Draw a Free Body Diagram (FBD) of the pendulum, showing all forces acting on the bob. There are three forces acting on the bob: 1. Gravitational force (\(mg\)), acting vertically downwards 2. Tension force (\(T\)), acting along the length of the pendulum 3. Horizontal inertial force (\(ma\)), acting horizontally in the opposite direction of the horizontal acceleration

Define the angle between the vertical axis and the pendulum as \(\theta\). Let (x, y) be the coordinates of the bob, with the origin at the center of the support.

Write the equations for the coordinates x and y in terms of the angle \(\theta\) and the length of the pendulum \(b\): \(x = b \sin(\theta) - at\) \(y = b - b\cos(\theta)\)

Differentiate the x and y coordinate equations with respect to time to find the velocity components: \(\dot{x} = b\dot{\theta}\cos(\theta) - a\) \(\dot{y} = b\dot{\theta}\sin(\theta)\)

Apply Newton's second law of motion (\(F = ma\)) on the two components (horizontal and vertical) of the bob to get two equations: Horizontal component: \(T\sin(\theta) = m(b\ddot{\theta}\cos(\theta) - a) \) Vertical component: \(T\cos(\theta)-mg= mb\ddot{\theta}\sin(\theta)\)

Divide the horizontal component equation by the vertical component equation to eliminate the tension force and obtain a differential equation for \(\theta\): \(\frac{\sin(\theta)}{\cos(\theta)-\frac{mg}{T}} = \frac{b\ddot{\theta}\cos(\theta) - a}{b\ddot{\theta}\sin(\theta)}\)

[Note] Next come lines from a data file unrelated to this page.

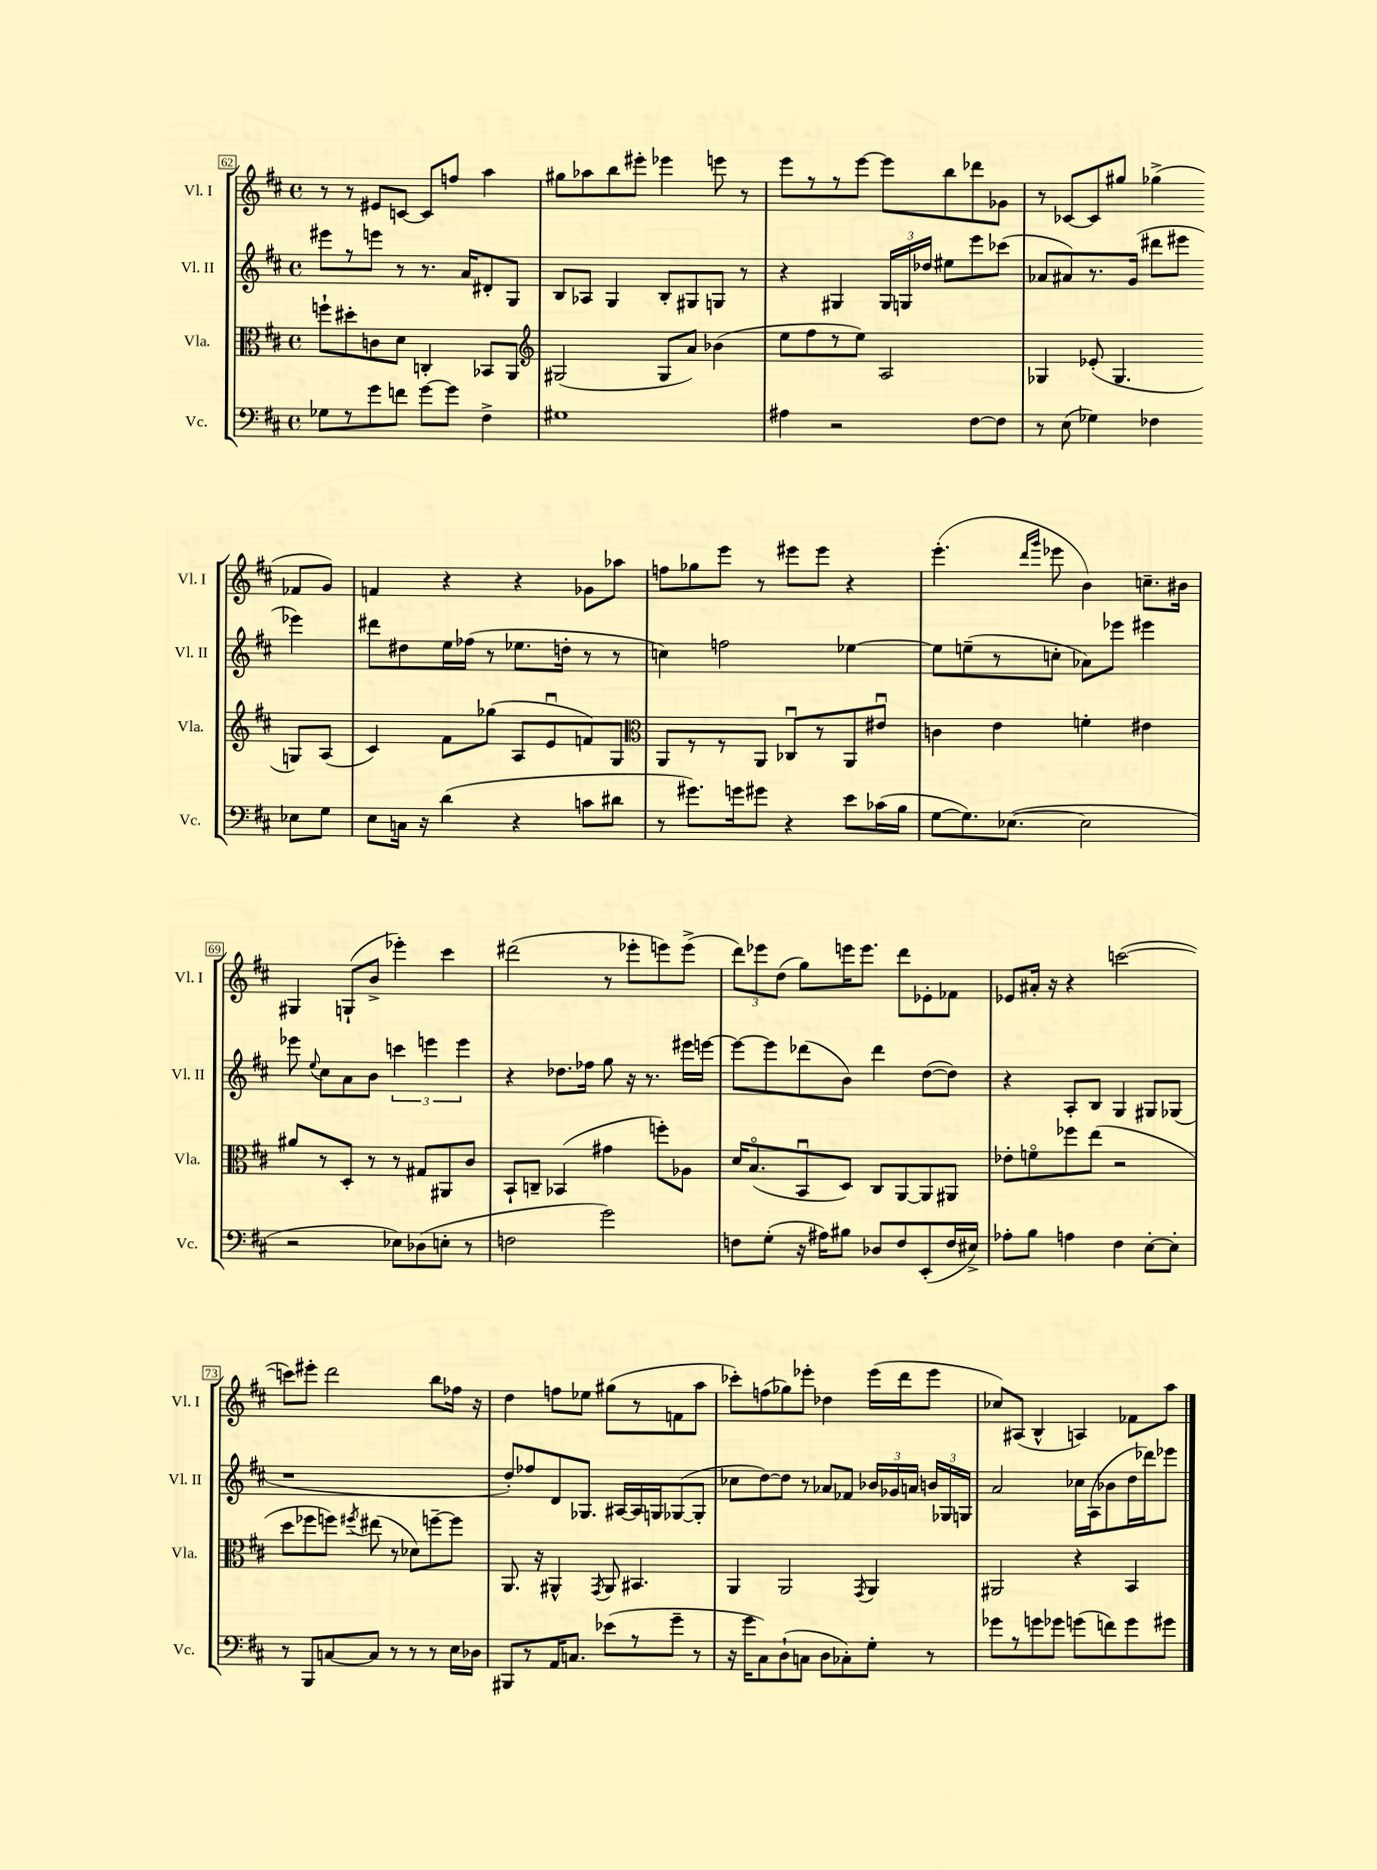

**kern	**kern	**kern	**kern
*staff4	*staff3	*staff2	*staff1
*clefF4	*clefC3	*clefG2	*clefG2
*k[f#c#]	*k[f#c#]	*k[f#c#]	*k[f#c#]
*M4/4	*M4/4	*M4/4	*M4/4
*met(c)	*met(c)	*met(c)	*met(c)
8G-	8ff`	8eee#	8r
8r	8dd#'	8r	8r
8g	8c	8eee	8e#
8f	8d	8r	[8c
[8g	4C'	8.r	8c]
8g]	.	.	8ff
.	.	16a	.
4F#^	8BB-	8d#'	4aa
.	8AA	8G	.
=	=	=	=
*	*clefG2	*	*
1G#	(2G#	8B	8gg#
.	.	8A-	8aa-
.	.	4G	8bb
.	.	.	8eee#'
.	8G#	8B'	4eee-
.	8a)	8G#	.
.	(4b-	8G	8eee
.	.	8r	8r
=	=	=	=
4A#	8ee	4r	8eee
.	8ff#	.	8r
2r	8r	4G#	8r
.	8ee)	.	[8eee
.	2A	24G#	8eee]
.	.	24G	.
.	.	24dd-	.
.	.	8ee#	8bb
[8F#	.	8eee	8ddd-
8F#]	.	(8ccc-	8g-
=	=	=	=
8r	4G-	8a-	8r
(8E	.	8a#)	[8c-
4G-)	(8e-'	8.r	8c-]
.	4.G-	.	8gg#
.	.	(16g	.
4F-	.	8ddd#	(4gg-^
.	.	8eee#	.
8E-	8G)	4eee-)	8f-
8G-	(8A	.	8g)
=	=	=	=
8E	4c#)	8ddd#	4f
16C	.	8dd#	.
16r	.	.	.
(4d	8f#	16ee	4r
.	.	(16ff-	.
.	(8gg-	8r	.
4r	8A	8.ee-	4r
.	8eu	.	.
.	.	16dd'	.
8c	8f)	8r	8g-
8d#	8G	8r	8aa-
=	=	=	=
*	*clefC3	*	*
8r	8AA	4cc)	8ff
8.g#)	8r	.	8gg-
.	8r	2ff	8eee
16g	.	.	.
8g#	8AA	.	8r
4r	8C-u	.	8eee#
.	8r	.	8eee#
8e	8AA	[4ee-	4r
(16c-	8e#u	.	.
16B	.	.	.
=	=	=	=
[8G	4c	8ee-]	(4.eee'
8.G])	.	(8ee~	.
.	4e	8r	.
([8.E-	.	.	.
.	.	.	16qqddd
.	.	.	16qqggg
.	.	8cc'	8eee-
2E-]	4f'	8a-)	4b)
.	.	8eee-	.
.	4e#	4eee#	8.cc~
.	.	.	16b#
=	=	=	=
2r	8a#	8eee-	4G#
.	.	8qqee	.
.	8r	8cc#	.
.	8D'	8a	(8G`
.	8r	8b	8b^
8E-)	8r	6ccc	4eee-')
(8D-	8G#	.	.
.	.	6eee	.
8E'	8AA#	.	4ccc#
.	.	6eee	.
8r	8c#	.	.
=	=	=	=
2F	8BB`	4r	(2ddd#
.	8C~	.	.
.	(4BB-	8.dd-	.
.	.	16ff-	.
2g)	4g#	8gg	8r
.	.	16r	8eee-'
.	.	8.r	.
.	8ff')	.	8eee)
.	8A-	16eee#	(8eee^
.	.	[16eee	.
=	=	=	=
8F	16d	8eee_	12ddd)
.	(8.Bo	.	.
.	.	.	12eee-
(8G'	.	8eee]	.
.	.	.	(12dd
16r	8BBu	(8ddd-	8gg)
16A#)	.	.	.
8B#	8D)	8b)	16eee
.	.	.	8.eee
8D-	8C#	4ddd-	.
8F	[8AA	.	8ddd
(8EE'	8AA]	([8dd	8e-'
16F	8AA#	8dd])	8f-
16E#^)	.	.	.
=	=	=	=
8A-'	8e-'	4r	8e-
8B	8fo	.	16a#'
.	.	.	16r
4A	8ff-	8A'	4r
.	(8ee	8B	.
4F#	2r	4G	([2ccc
[8E'	.	8G#	.
8E']	.	(8G-	.
=	=	=	=
8r	8dd	1r	8ccc])
8BBB	8ff-	.	8eee#'
[8C	8ff)	.	2ddd
.	8qff#	.	.
8C]	(8ee#	.	.
8r	8r	.	.
8r	8d-)	.	.
8r	[8ff~	.	8bb
16E	8ff]	.	16ff-
16D-	.	.	16r
=	=	=	=
8BBB#	8.AA	8dd')	4dd
8r	.	8ff-	.
.	16r	.	.
16AA	4AA#^^	8d	8ff
8.C	.	.	.
.	.	8.G-	8ee-
.	8qGG	.	.
(8e-	8AA#	.	(8gg#
.	.	[16A#	.
8r	4.BB#	16A#]	8r
.	.	16G	.
8g~	.	([8G-	8f
8r	.	8G-']	8aa
=	=	=	=
16r	4AA	8cc-	8ccc-')
16g	.	.	.
8C#)	.	[8dd)	(8ff
(8D`	2AA	8dd]	8gg-)
8C	.	8r	8eee-'
8D	.	8a-	4dd-
8C-')	.	8f-	.
.	8qGG	.	.
8G'	4AA	24b-	(16eee-
.	.	24g-	.
.	.	.	16ddd
.	.	24a	.
8r	.	24b	8eee-
.	.	24G-	.
.	.	24G	.
=	=	=	=
8g-	2AA#	2a	8cc-)
8r	.	.	(8A#
8g	.	.	4B^^
8g-	.	.	.
(8g	4r	16cc-	4A)
.	.	(16A	.
8f)	.	8b-	.
8g	4BB	16dd	8f-
.	.	16ddd-)	.
8g#	.	8eee-	8aa
==	==	==	==
*-	*-	*-	*-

Simplify the equation from step 6: \(\tan(\theta) = \frac{(b\ddot{\theta}\cos(\theta) - a)}{b\ddot{\theta}\sin(\theta) + \frac{mg\sin(\theta)}{T}}\) For small oscillations, we can approximate \(\tan(\theta) \approx \theta\) and \(\cos(\theta) \approx 1\): \(\theta = \frac{b\ddot{\theta} - a}{b\ddot{\theta}\theta + \frac{mg\theta}{T}}\) This equation is the equation of motion for the pendulum, which is the solution to part (a) of the exercise.

To find the period of oscillations (part b), linearize the differential equation in Step 7 by assuming small angles (\(\theta \approx 0\)) and neglecting higher-order terms in \(\theta\): \(\ddot{\theta} + \frac{g}{b}\theta + \frac{a}{b^2}t = 0\) This equation is a linear, second-order, non-homogeneous ordinary differential equation. The homogeneous part of the equation is: \(\ddot{\theta} + \frac{g}{b}\theta = 0\) The homogeneous equation has a characteristic equation: \(p^2 + \frac{g}{b} = 0\) The roots of the characteristic equation are: \(p = \pm \sqrt{\frac{g}{b}}\) The general solution to the homogeneous equation is: \(\Theta(t) = C_1\cos(\sqrt{\frac{g}{b}}t) + C_2\sin(\sqrt{\frac{g}{b}}t)\) To find the period, notice that the coefficient of the sine term is: \(\sqrt{\frac{g}{b}}\) So the period T of the pendulum for small oscillations is: \(T = \frac{2\pi}{\sqrt{\frac{g}{b}}}\) This is the solution to part (b) of the exercise.